Несчастливцев (густым басом). В карете. (Горячо.) Разве ты не видишь? Что спрашиваешь? Осел!
Счастливцев (робко). Нет, я так-с…
Несчастливцев. Сядем, Аркадий!
Счастливцев. Да на чем же-с?
Несчастливцев (указывая на пень). Я здесь, а ты где хочешь. (Садится, снимает чемодан и кладет подле себя.)
Счастливцев. Что это у вас за ранец-с?
Несчастливцев. Штука отличная. Сам, братец, сшил для дороги. Легко и укладисто.
Счастливцев (садится на землю подле пня). Хорошо, кому есть что класть. Что же у вас там-с?
Несчастливцев. Пара платья, братец, хорошего, в Полтаве еврей сшил. Тогда я в Ильинскую, после бенефиса, много платья сделал. Складная шляпа, братец, два парика, пистолет тут у меня хороший, у черкеса в карты выиграл в Пятигорске. Замок попорчен; как-нибудь, когда в Туле буду, починить прикажу. Жаль, фрака нет; был фрак, да я его в Кишиневе на костюм Гамлета выменял.
Счастливцев. Да на что же вам фрак-с?
Несчастливцев. Как ты еще глуп, Аркашка, как погляжу я на тебя! Ну, приду я теперь в Кострому, в Ярославль, в Вологду, в Тверь, поступлю в труппу, — должен я к губернатору явиться, к полицеймейстеру, по городу визиты сделать? Комики визитов не делают, потому что они шуты, а трагики — люди, братец. А у тебя что в узле?
Счастливцев. Библиотека-с.
Несчастливцев. Большая?
Счастливцев.

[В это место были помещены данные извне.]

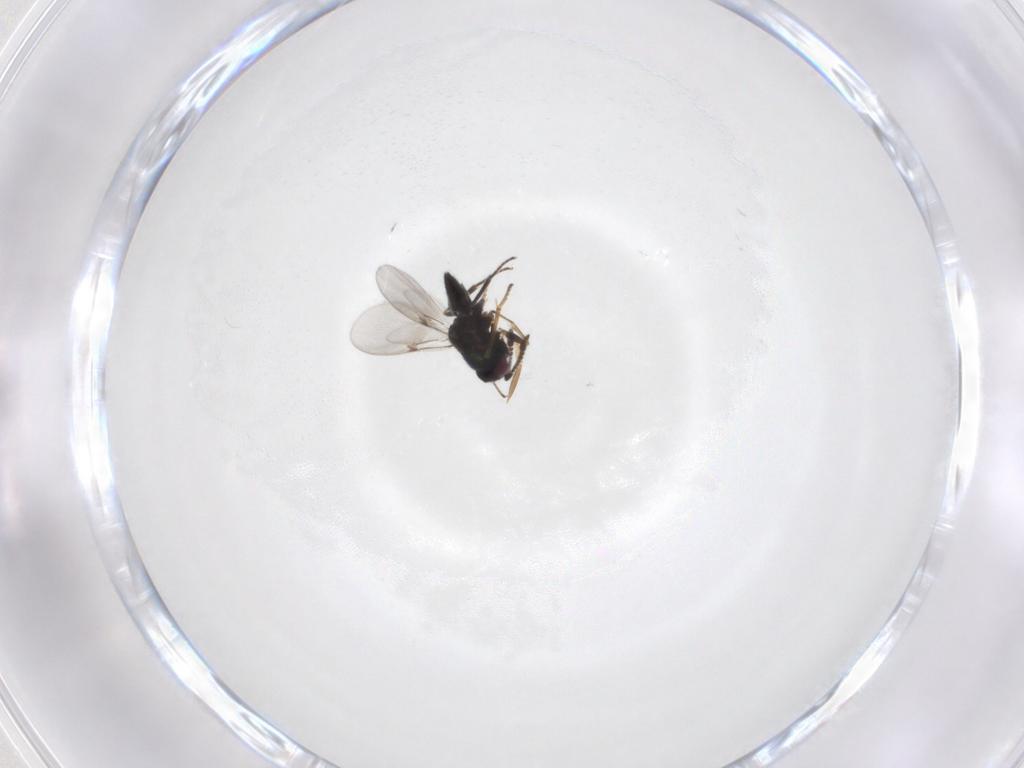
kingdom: Animalia
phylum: Arthropoda
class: Insecta
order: Hymenoptera
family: Encyrtidae
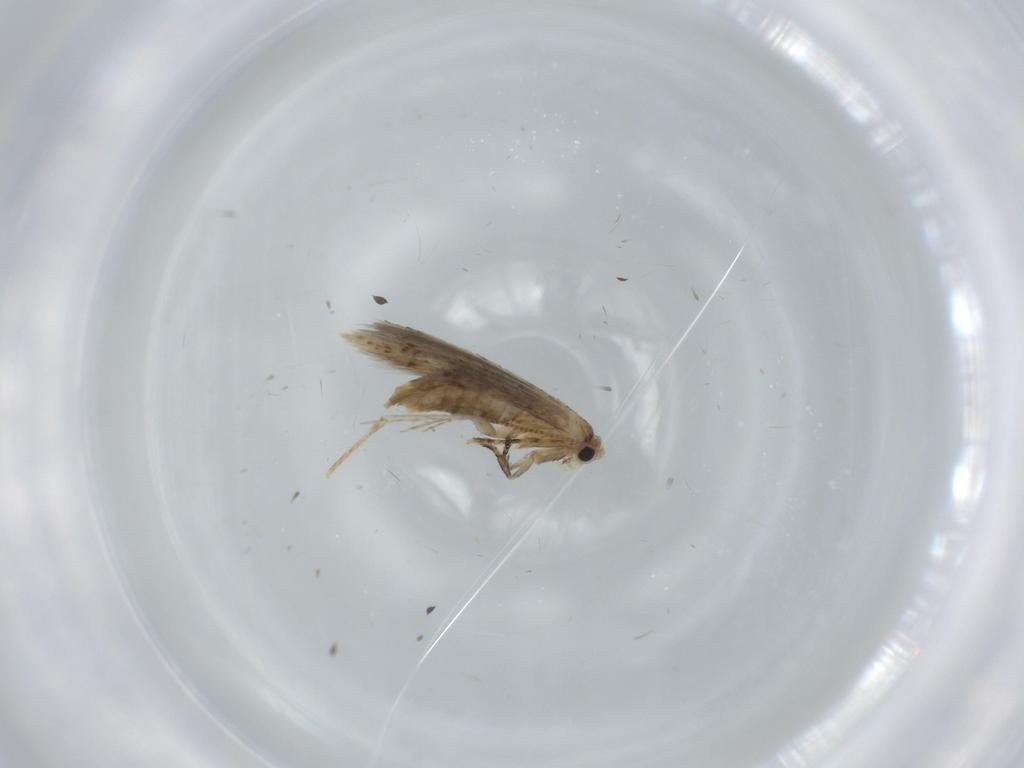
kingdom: Animalia
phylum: Arthropoda
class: Insecta
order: Lepidoptera
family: Tineidae
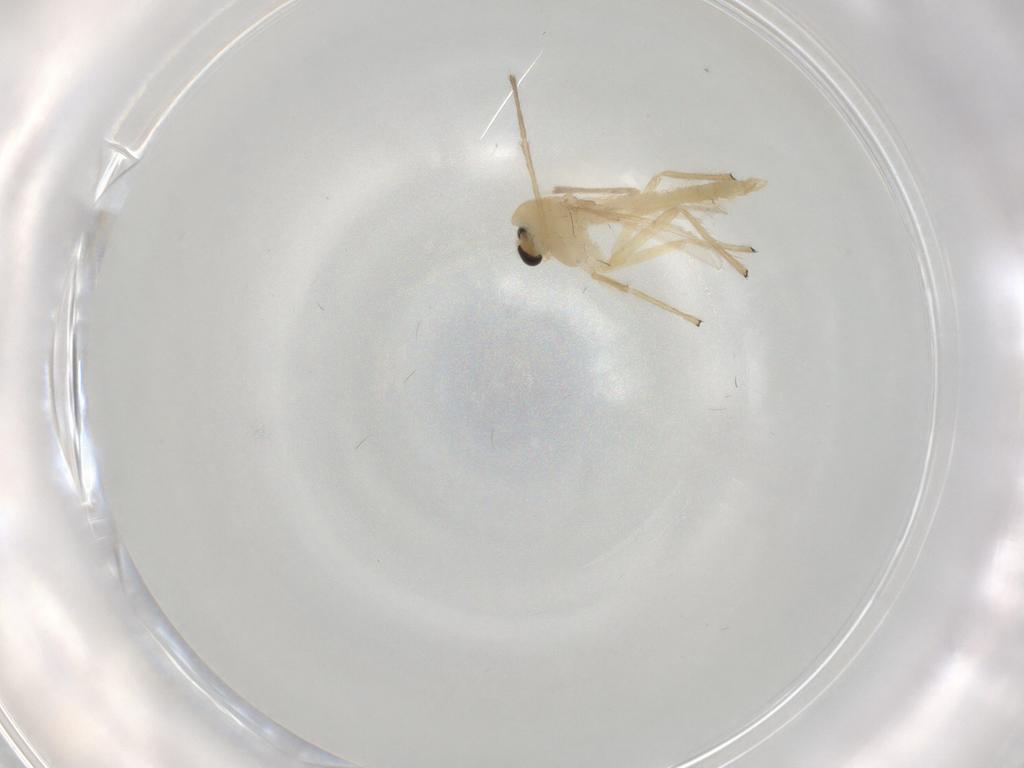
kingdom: Animalia
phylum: Arthropoda
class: Insecta
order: Diptera
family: Chironomidae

Пиес тридцать и с нотами.
Несчастливцев (басом). Драмы есть?
Счастливцев. Только две-с, а то все водевили.
Несчастливцев. Зачем ты такую дрянь носишь?
Счастливцев. Денег стоит-с. Бутафорские мелкие вещи есть, ордена…
Несчастливцев. И все это ты стяжал?..
Счастливцев. И за грех не считаю, жалованье задерживают.
Несчастливцев. А платье у тебя где ж?
Счастливцев. Вот, что на мне-с, а то уж давно никакого нет-с.
Несчастливцев. Ну, а как же ты зимой?
Счастливцев. Я, Геннадий Демьяныч, обдержался-с. В дальнюю дорогу точно трудно-с; так ведь кто на что, а голь на выдумки. Везли меня в Архангельск, так в большой ковер закатывали. Привезут на станцию, раскатают, а в повозку садиться, опять закатают.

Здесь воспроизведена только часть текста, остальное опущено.